Alison provided a wealth of data to illustrate the current trends in mobile reference services and referenced the nearly 100 libraries offering SMS (text) reference service listed on the Library Success Wiki. There were a handful of questions raised during the webinar about whether or not the 160-character limit allows for an adequate reference exhange or if it only serves to provide quick answers to quick queries.
There are multiple responses to these questions in the recent Library Journal article by Ellyssa Kroski which asks, Text Message Reference: Is It Effective?
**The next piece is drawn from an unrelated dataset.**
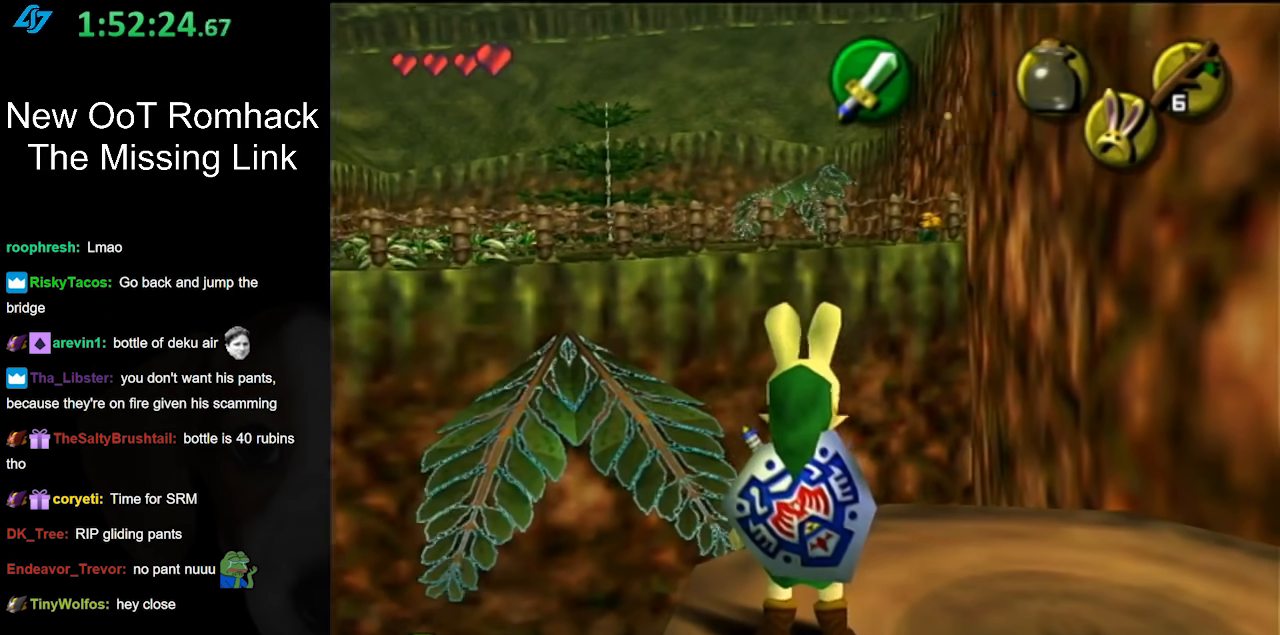
{"buttons": ["L1"], "left_stick": "center", "right_stick": "center", "events": [[367, "L1", "down"]]}
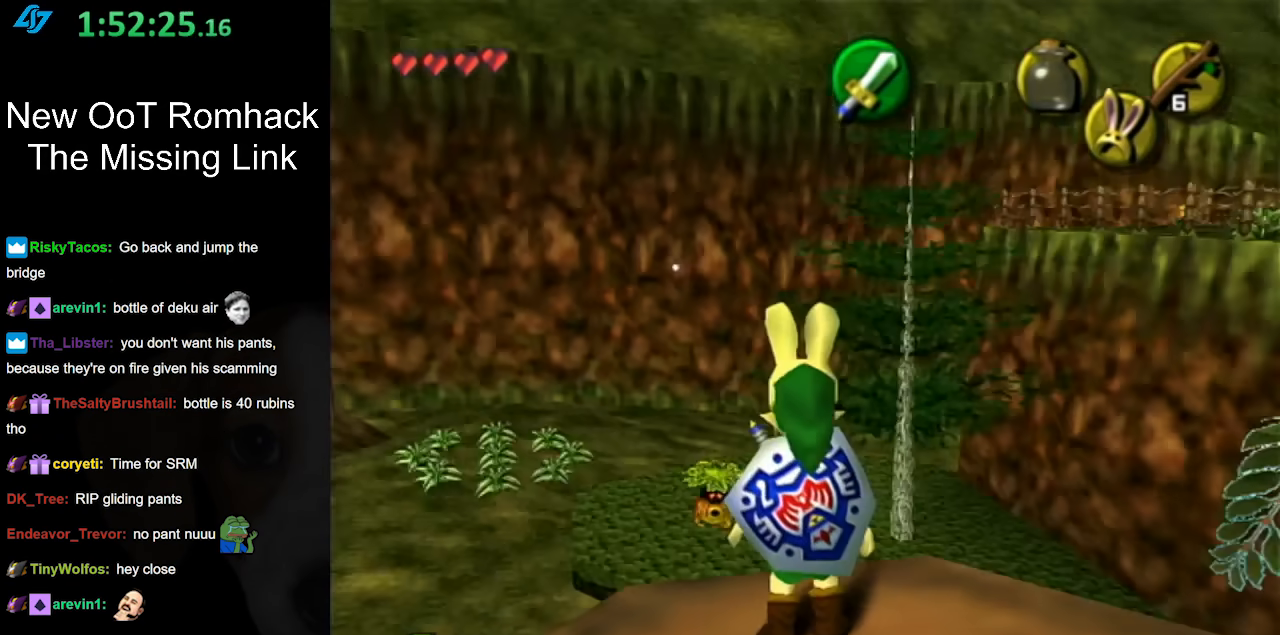
{"buttons": [], "left_stick": "center", "right_stick": "center", "events": [[417, "L1", "up"]]}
In the article, Ellyssa references interviews with a half a dozen or so academic reference librarians and presents their answer as a resounding YES! She summarized:
- The 160-character limit does not seem to be an impediment; librarians simply send multiple messages or ask patrons to call or come into the library for further help with more complex questions.
- Libraries are receiving a wide variety of questions via text messaging such as troubleshooting, directional, circulation, and reference queries, with some libraries receiving between 50-90 questions per month via patrons’ mobile devices.
- And it doesn’t seem to matter that the reference interview may take multiple text exchanges, according to these librarians—the content and quality of the answers is more important than the medium of delivery.
Whether or not your library is providing text message reference, I think the verdict is clear. The libraries who remain technologically nimble in our changing times are where their users are.